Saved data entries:
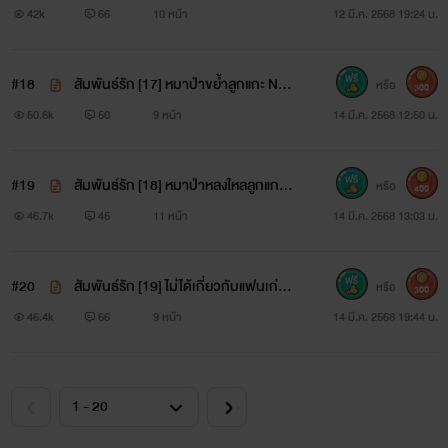
ย
42k
66
10 หน้า
12 มี.ค. 2568 19:24 น.
#18
สัมพันธ์รัก [17] หมาป่าขย้ำลูกแกะ NC
หรือ
300
++
50.6k
50
9 หน้า
14 มี.ค. 2568 12:50 น.
#19
สัมพันธ์รัก [18] หมาป่าหลงใหลลูกแกะ
หรือ
400
NC+++
46.7k
45
11 หน้า
14 มี.ค. 2568 13:03 น.
#20
สัมพันธ์รัก [19] ไม่ได้เกี่ยวกับแฟนเก่า
หรือ
300
NC++
46.4k
66
9 หน้า
14 มี.ค. 2568 19:44 น.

◆ **Problem**: Return the complete data unchanged and include none of the pictures.

◆ **Answer space**:
ย
42k
66
10 หน้า
12 มี.ค. 2568 19:24 น.
#18
สัมพันธ์รัก [17] หมาป่าขย้ำลูกแกะ NC
หรือ
300
++
50.6k
50
9 หน้า
14 มี.ค. 2568 12:50 น.
#19
สัมพันธ์รัก [18] หมาป่าหลงใหลลูกแกะ
หรือ
400
NC+++
46.7k
45
11 หน้า
14 มี.ค. 2568 13:03 น.
#20
สัมพันธ์รัก [19] ไม่ได้เกี่ยวกับแฟนเก่า
หรือ
300
NC++
46.4k
66
9 หน้า
14 มี.ค. 2568 19:44 น.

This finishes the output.